Problems to solve:
1 > How would you rewrite the paragraph beginning "Obesity in 60%-fed mice significantly elevated HGF" from the excerpt on diet-induced obesity in mice as a short bulleted list that keeps its main findings?
2 > Could you retype everything in the excerpt on diet-induced obesity in mice from "HGF/c-Met Concentrations in" down to "loss (Figures 5C,D)."?

Leptin and adiponectin are two important adipokines associated with breast cancer (24). Leptin concentrations were significantly greater in 60%-fed mice compared to 10% (P = 0.02, Figure 4D). Mice on 60% diet exhibited significantly lower adiponectin levels compared to 10% (P = 0.03, Figure 4E). In 60 → 10%-fed mice, leptin was dramatically reduced compared to obese mice (P = 0.02, Figure 4D) mice. Likewise, adiponectin was elevated in 60 → 10%-fed mice compared to 60%-fed mice (Figure 4E, P = 0.003). There were no significant differences between 10 and 60 → 10%-fed mice in leptin or adiponectin concentrations. The leptin:adiponectin ratio is an important indicator of cancer risk (24). Leptin:adiponectin ratios of 60%-fed mice were significantly elevated compared to 10 and 60 → 10%-fed mice (P = 0.005; Figure 4F). Plasma levels of cytokines and chemokines associated with obesity were measured (24). No significant differences were observed in plasma concentrations of IL-6, MCP-1, or TNF-α among diet groups (Table 1).
HGF/c-Met Concentrations in Normal Mammary Glands and Tumors were Induced by Obesity and Reduced with Weight Loss
Obesity in 60%-fed mice significantly elevated HGF concentrations in the normal mammary gland (Figures 5A,B) compared to mice fed 10% diet (P = 0.01). Weight loss by 60 → 10% diet switch significantly reduced the HGF expression (P = 0.003) compared to mice fed 60% diet. HGF detected in 60 → 10%-fed mammary glands were similar to concentrations in the control 10%-fed mice (Figures 5A,B). In tumors, HGF protein concentrations were not significantly regulated by obesity or weight loss (Figures 5C,D).

Source data:
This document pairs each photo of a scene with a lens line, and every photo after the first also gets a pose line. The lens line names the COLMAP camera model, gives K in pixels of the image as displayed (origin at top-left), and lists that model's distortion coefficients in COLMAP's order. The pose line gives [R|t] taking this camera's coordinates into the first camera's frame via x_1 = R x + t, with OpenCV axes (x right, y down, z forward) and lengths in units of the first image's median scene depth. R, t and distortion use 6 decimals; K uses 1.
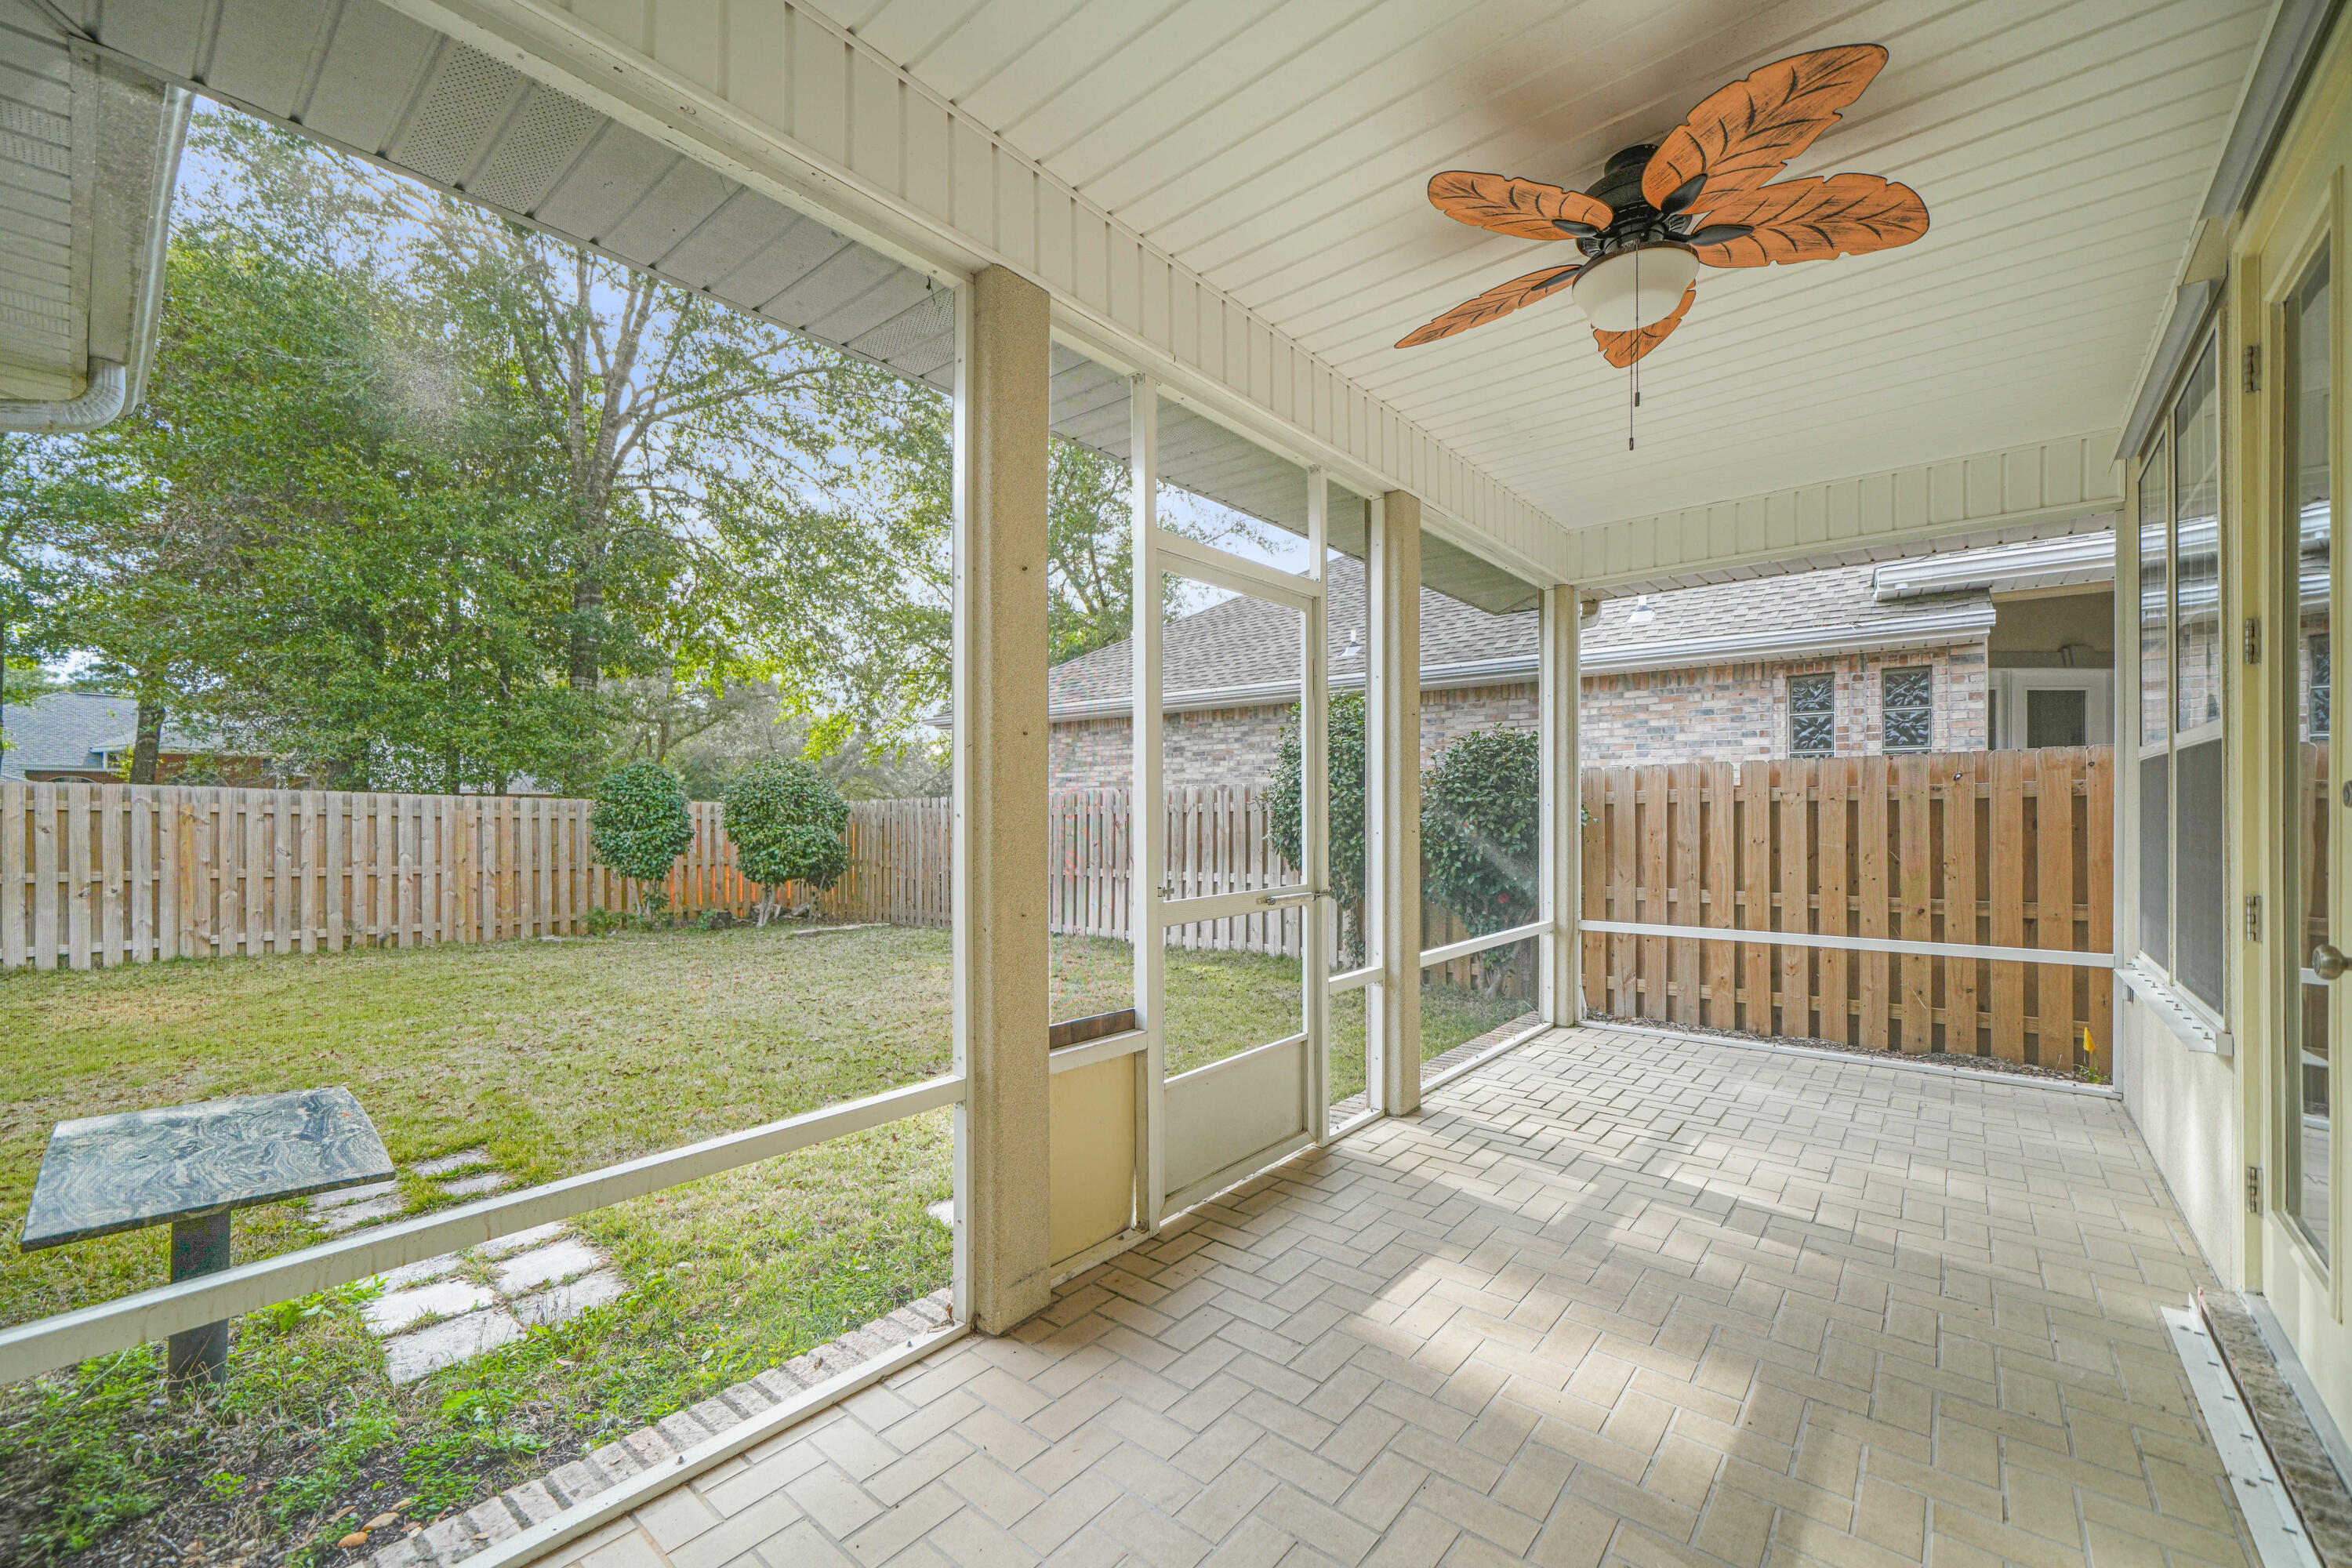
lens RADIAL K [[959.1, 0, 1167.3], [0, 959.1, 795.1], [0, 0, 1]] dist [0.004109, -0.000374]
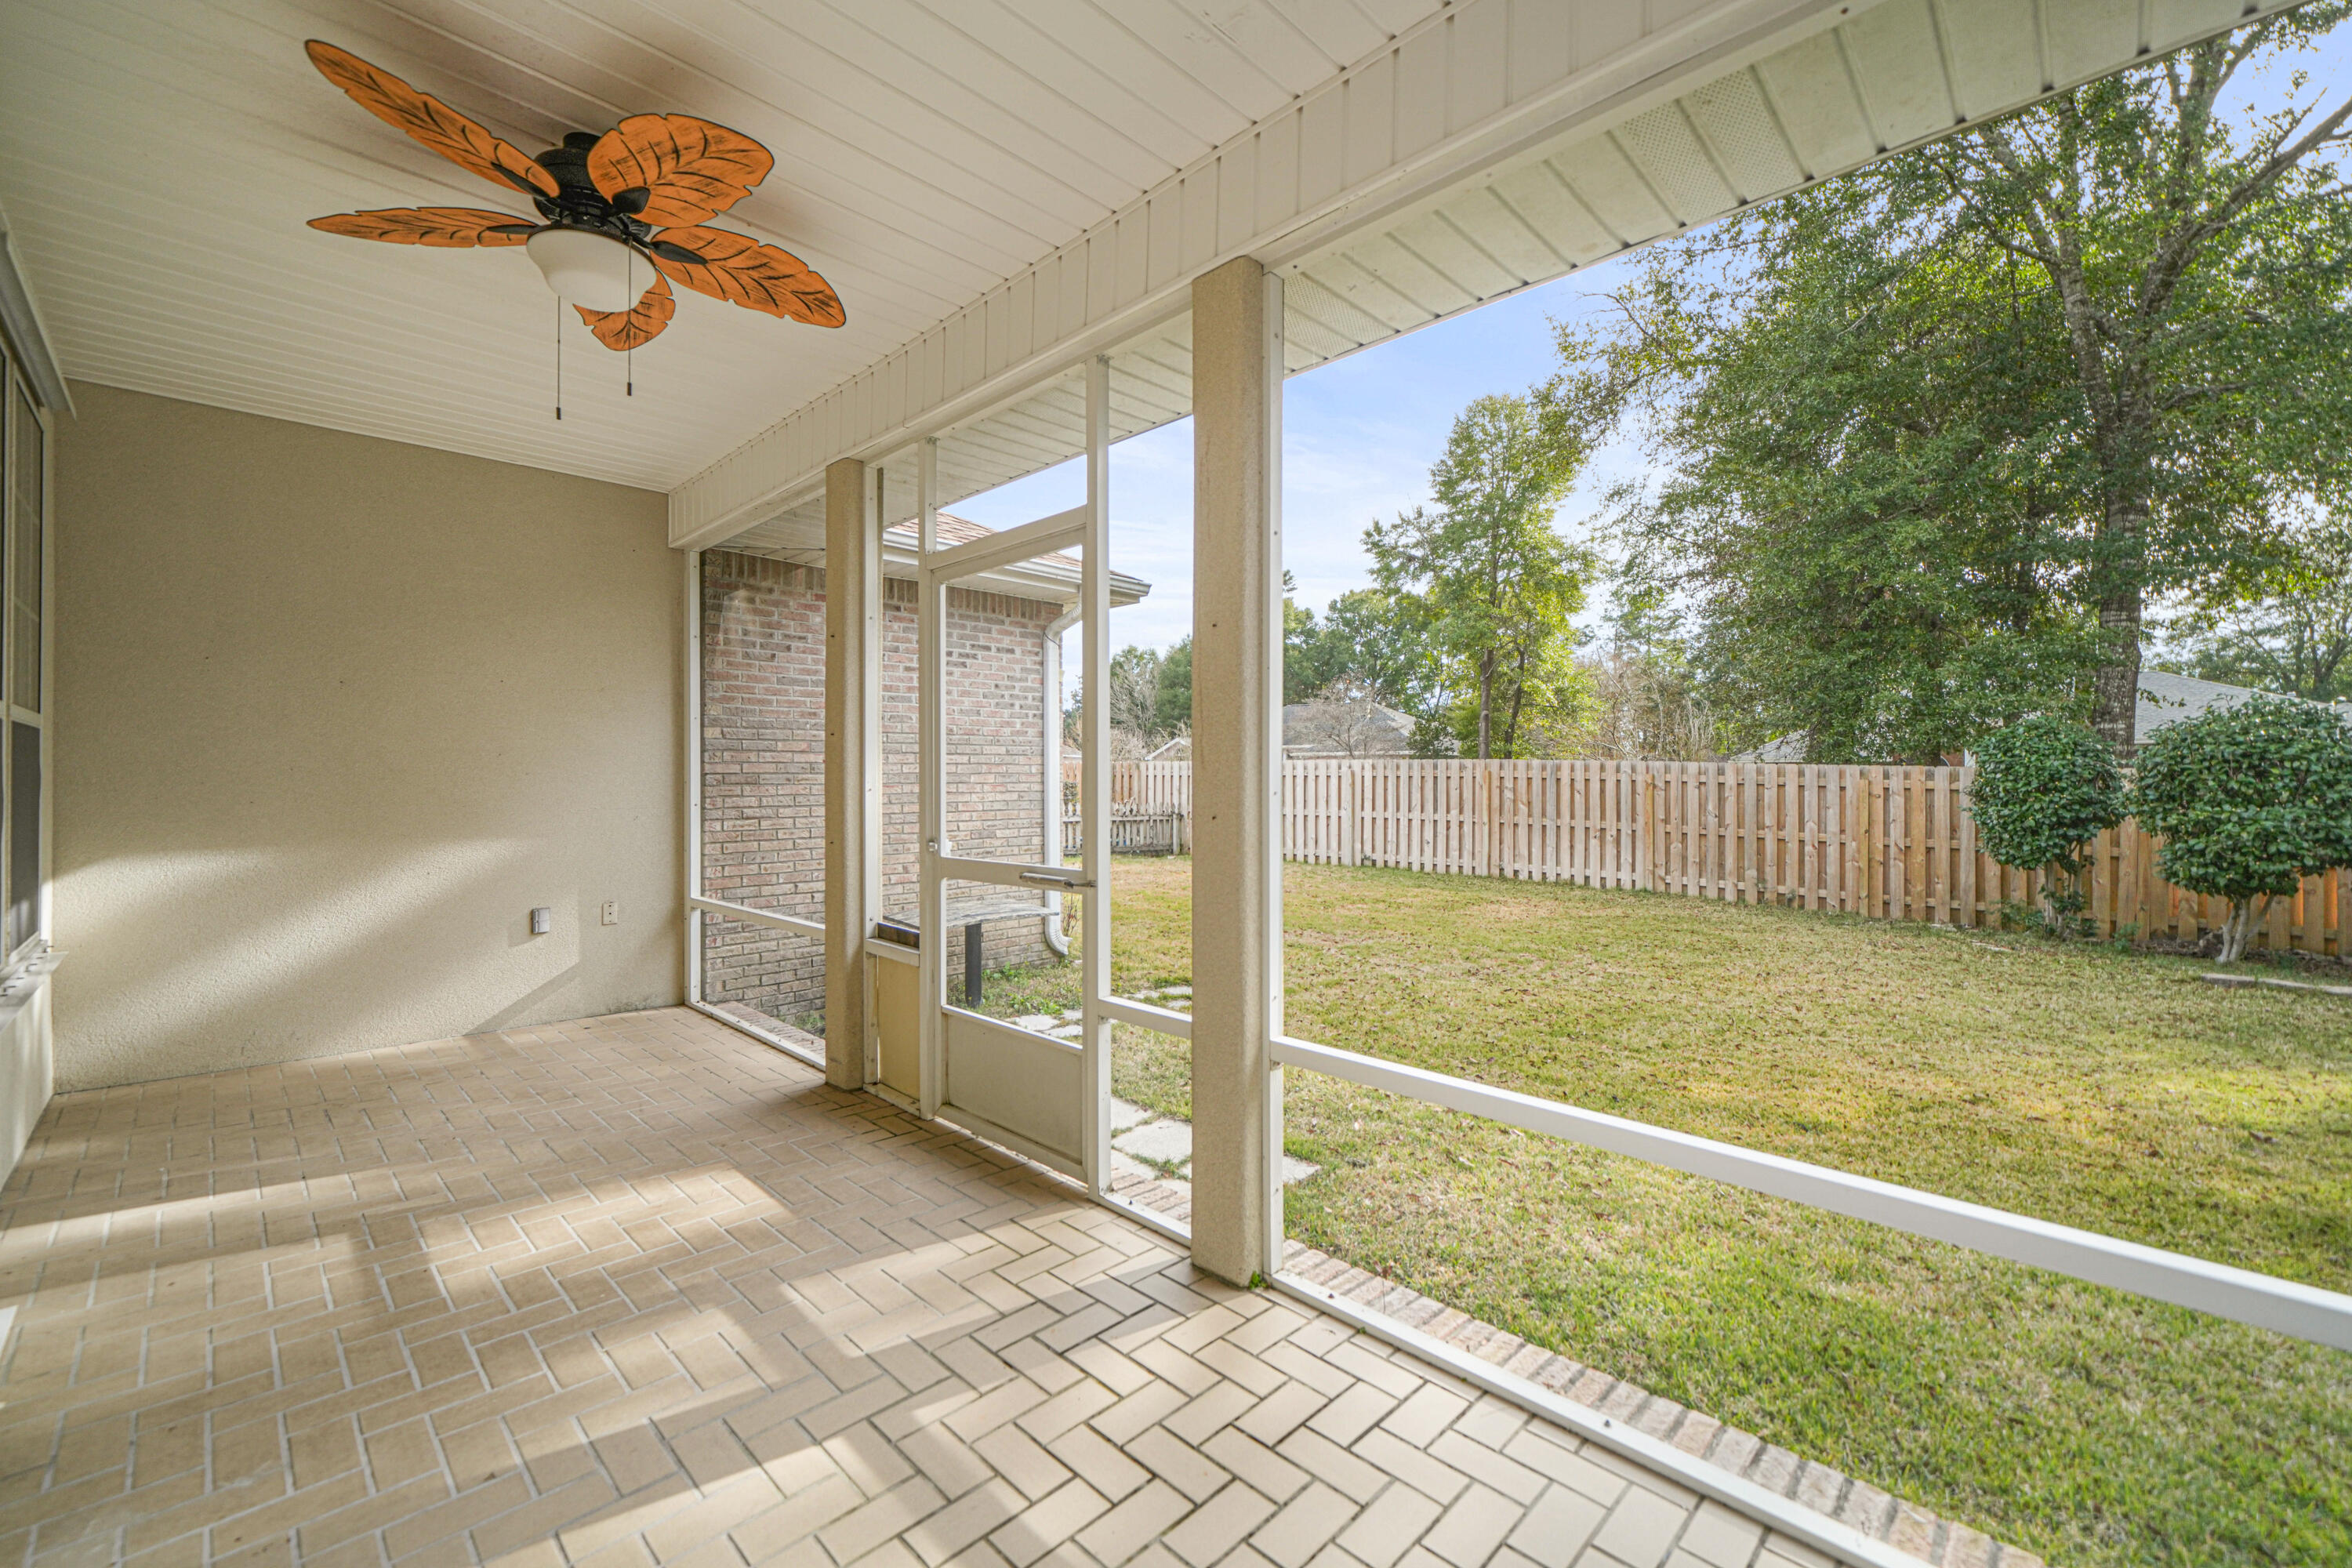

Results in order:
1 >
- In the normal mammary gland, HGF concentrations were significantly higher in obese 60%-fed mice than in 10%-fed mice (P = 0.01).
- Weight loss through the 60 → 10% diet switch significantly reduced HGF compared with 60%-fed mice (P = 0.003), bringing it to levels similar to those in 10%-fed controls.
- In tumors, neither obesity nor weight loss significantly changed HGF protein concentrations.

2 >
HGF/c-Met Concentrations in Normal Mammary Glands and Tumors were Induced by Obesity and Reduced with Weight Loss
Obesity in 60%-fed mice significantly elevated HGF concentrations in the normal mammary gland (Figures 5A,B) compared to mice fed 10% diet (P = 0.01). Weight loss by 60 → 10% diet switch significantly reduced the HGF expression (P = 0.003) compared to mice fed 60% diet. HGF detected in 60 → 10%-fed mammary glands were similar to concentrations in the control 10%-fed mice (Figures 5A,B). In tumors, HGF protein concentrations were not significantly regulated by obesity or weight loss (Figures 5C,D).